Looking for alternative ways to celebrate Brudenell's character, I started looking at the way animation can be incorporated on the web and found that the technology to do this well has advanced massively in recent years.
One technology I had become really interested in is HTML5 Canvas. It allows shapes to be drawn and manipulated by the browser (rather than displaying a image). This gives the designer unprecedented flexibility when dealing with animation on the web without requiring the user to have a special plug in (ie. flash, quicksilver etc.) and without making sites huge to load (the user doesn't need to download any images).
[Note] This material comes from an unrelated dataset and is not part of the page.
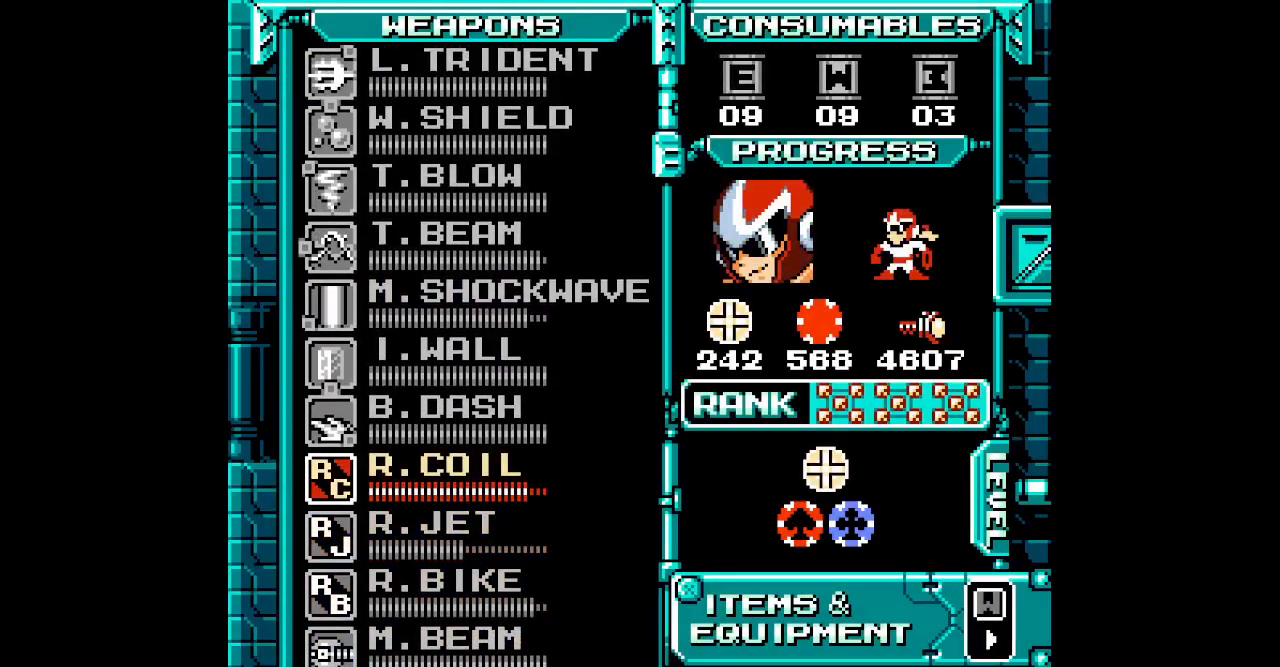
{"buttons": []}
I started to research ways that I could use this myself. Following tutorial sites, it became clear that even simple shapes required a large amount of manual coding to draw, let alone animate. Once I had taught myself the basics I became ambitious and wanted to find a way to use the more complicated shapes I had created in illustrator without coding them manually. I stumbled upon an Illustrator plugin called Ai2Canvas which turned out to be the turning point in the brief I had needed, opening up a new avenue to explore for my practice by combining web and animation in a truly new and useful way.
I could see the potential really fast, producing a demo in 15 minutes using minimal javascript.
So this in Illustrator...
Quickly became this in the browser (moving)
My next job was to produce a new storyboard with simple movements. This should be made easier as I can adapt the development work I have done thus far.